Nevertheless, given the spate of democratic developments, the WP fronts an analysis on the apparent snowball effect, which both liberals and unnamed SAOs claim has taken them by surprise. On the eve of a presidential address on the topic, some Bush-bashers are even asking themselves if the prez might have been right about all that freedom marching stuff. “This is the most difficult thing for me, because I don’t care for the tactics,” the Daily Show’s Jon Stewart said, “but I’ve got to say I’ve never seen results like this ever in that region.”

The NYT off-leads a semi-scoop: 47 of 58 people on terrorist watch lists who tried to buy guns over a nine-month period last year were approved by officials, according to a Government Accountability Office report scheduled to be released today, an advance copy of which was leaked to the paper. Not that that’s so shocking: It’s not currently illegal for people on watch lists to buy guns. And since February of last year, the FBI has run “millions of gun applications” against its internal watch list to make sure apps from people it’s watching get special scrutiny.

More harrowing fear-mongering comes in the form of an LAT fronter on the possibility that  terror groups are trying to infiltrate U.S. intel agencies. The upshot: “intense competition” for a limited pool of skilled linguists, analysts, and people who could serve as clandestine operatives has created a rushed environment terrorists could exploit to place insiders in spy agencies. Some 40 applicants have already been “red-flagged” and turned away because of potential terror ties.

The WP goes inside with its own GAO report, this one saying the EPA tipped the scales in favor of an industry-approved approach when issuing new rules for mercury pollution. The report follows  one by the EPA’s inspector general that says the agency’s staff was pressured to favor the industry proposal.

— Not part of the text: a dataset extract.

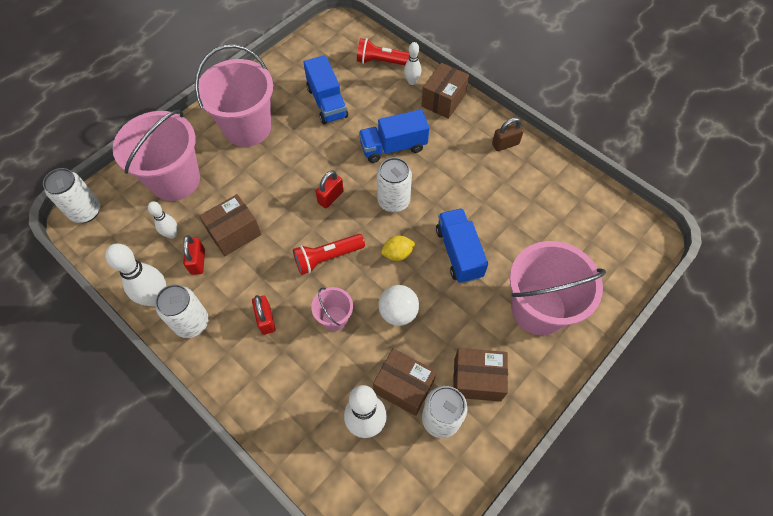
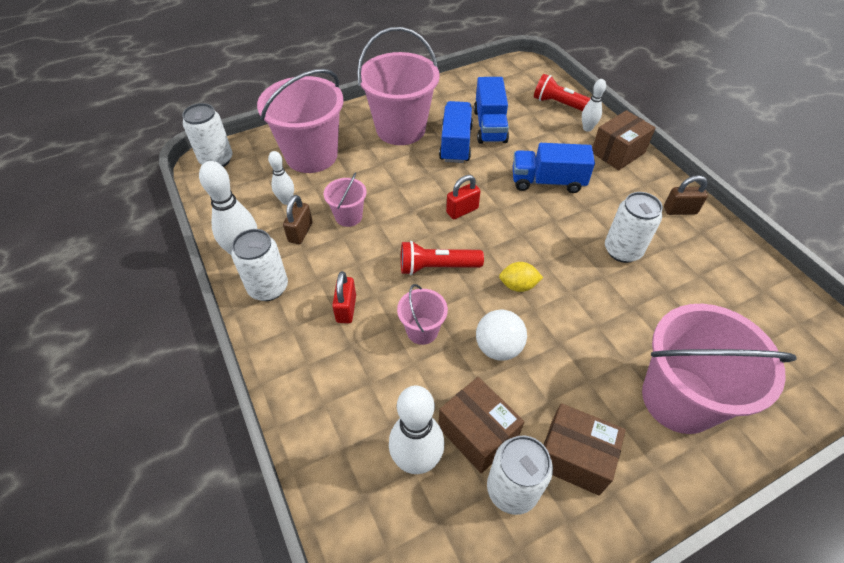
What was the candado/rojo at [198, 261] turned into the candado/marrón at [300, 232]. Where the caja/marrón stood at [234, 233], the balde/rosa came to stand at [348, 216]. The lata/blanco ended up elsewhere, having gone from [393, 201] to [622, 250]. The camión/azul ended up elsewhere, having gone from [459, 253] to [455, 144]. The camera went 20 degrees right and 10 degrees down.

The final rule is still on schedule to be issued on March 15.

The papers all report that, at latest count, 32 Iraqis, many of them police and soldiers, died yesterday in a spate of armed attacks and suicide bombings in at least four cities in central Iraq. Also, the Bulgarian defense minister said that a Bulgarian soldier killed on Friday appeared to have been struck by friendly fire from the direction of American troops in the area. American military officials said a special commission would look into the incident.

And everyone stuffs tragic news from the Dominican Republic: Rival prison gangs in the midst of an armed battle set fire to a crowded cell-block known as “Vietnam,” killing 134 trapped inmates. “It was awful—I saw piles of burnt bodies on the sidewalk,” a man who lives near the prison told the NYT. “It was an inferno.”